The Meditative Process
It was reminding me of something else as well: The typical process of sitting and engaging in a simple mindfulness meditation, such as a mindfulness of breathing practice. You will know, if you’ve ever done this yourself, that although you resolve to maintain attention on the sensation of breathing throughout the time of the meditation, the mind will inevitably wander away from the breath. Most often, at least for many of us (myself included), it will begin attending to thoughts it generates, instead of the sensations of breathing. But this is understood to be part of the meditation.
The mind will wander away. Eventually you will notice this. You then gently but firmly bring attention back to the breath, and the process continues. In one sense, it is a kind of break and failure of the committed. In another sense, it is not a failure, provided one notices and recommits.
There is an underlying continuity of intention which persists through the lapse of attention, which amounts to a continuity of the resolution to attend to the breath. And yet that continuity also needs to be recreated through the renewal of the intention, the re-resolving of bring attention back and carrying on, despite the lapse, rather than giving up the practice or giving in to discouragement.
The Double Yes
I was also reminded of a certain theorist’s emphasis that any commitment always requires a second commitment. And a third, and a fourth, and so on. This is, by the way, the somewhat infamous thinker Jacques Derrida (if you’re ever looking for an easy read, look elsewhere, trust me).
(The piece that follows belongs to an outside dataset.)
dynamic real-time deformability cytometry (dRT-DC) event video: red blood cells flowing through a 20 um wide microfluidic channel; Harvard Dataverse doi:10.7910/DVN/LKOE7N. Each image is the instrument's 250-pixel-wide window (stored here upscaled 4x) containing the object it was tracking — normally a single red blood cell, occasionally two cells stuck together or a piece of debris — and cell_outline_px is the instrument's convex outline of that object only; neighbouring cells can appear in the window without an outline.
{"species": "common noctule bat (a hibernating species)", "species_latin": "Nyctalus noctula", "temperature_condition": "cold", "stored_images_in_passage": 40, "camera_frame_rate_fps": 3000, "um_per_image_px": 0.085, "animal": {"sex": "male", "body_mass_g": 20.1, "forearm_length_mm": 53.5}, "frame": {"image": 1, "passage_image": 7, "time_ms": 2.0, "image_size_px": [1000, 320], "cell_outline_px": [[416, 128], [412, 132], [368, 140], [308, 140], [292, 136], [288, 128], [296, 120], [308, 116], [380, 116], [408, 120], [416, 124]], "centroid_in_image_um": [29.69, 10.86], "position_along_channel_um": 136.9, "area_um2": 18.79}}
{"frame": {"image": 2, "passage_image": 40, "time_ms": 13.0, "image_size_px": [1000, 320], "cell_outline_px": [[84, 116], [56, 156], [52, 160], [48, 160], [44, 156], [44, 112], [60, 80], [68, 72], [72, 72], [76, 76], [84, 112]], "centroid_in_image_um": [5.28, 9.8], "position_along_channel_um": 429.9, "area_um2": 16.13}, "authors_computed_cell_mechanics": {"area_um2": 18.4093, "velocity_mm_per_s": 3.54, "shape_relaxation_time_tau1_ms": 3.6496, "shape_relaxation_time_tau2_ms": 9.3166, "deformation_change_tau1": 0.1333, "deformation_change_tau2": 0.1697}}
But I did like that point of his.
He called it the “yes, yes,” the double yes. An initial committing-to is only ever maintained by a second committing-to, and so on. And isn’t meditation just like this! Come to think of it, so is health, at least in the sense of looking after one’s health or committing to health.
Maybe resolutions are like this too. Maybe a resolution requires a second, re-resolving, and another, and another, and so on. And yes, maybe in some cases there can be no intervening lapse. But in other cases, lapses may simply be part of the natural process, provided the intention is re-committed to, rather than being given up. This creates a continuity of intention in the persistence of re-resolving, which at the same time is also a series of novel commitments or resolutions.
So let’s not think we’ve failed simply because a lapse has occurred and a recommitting is required. As Epictetus counseled his students, don’t resolve half-heartedly, but at the same time don’t give up if you lapse; always pick yourself up and get back to it, with renewed resolve.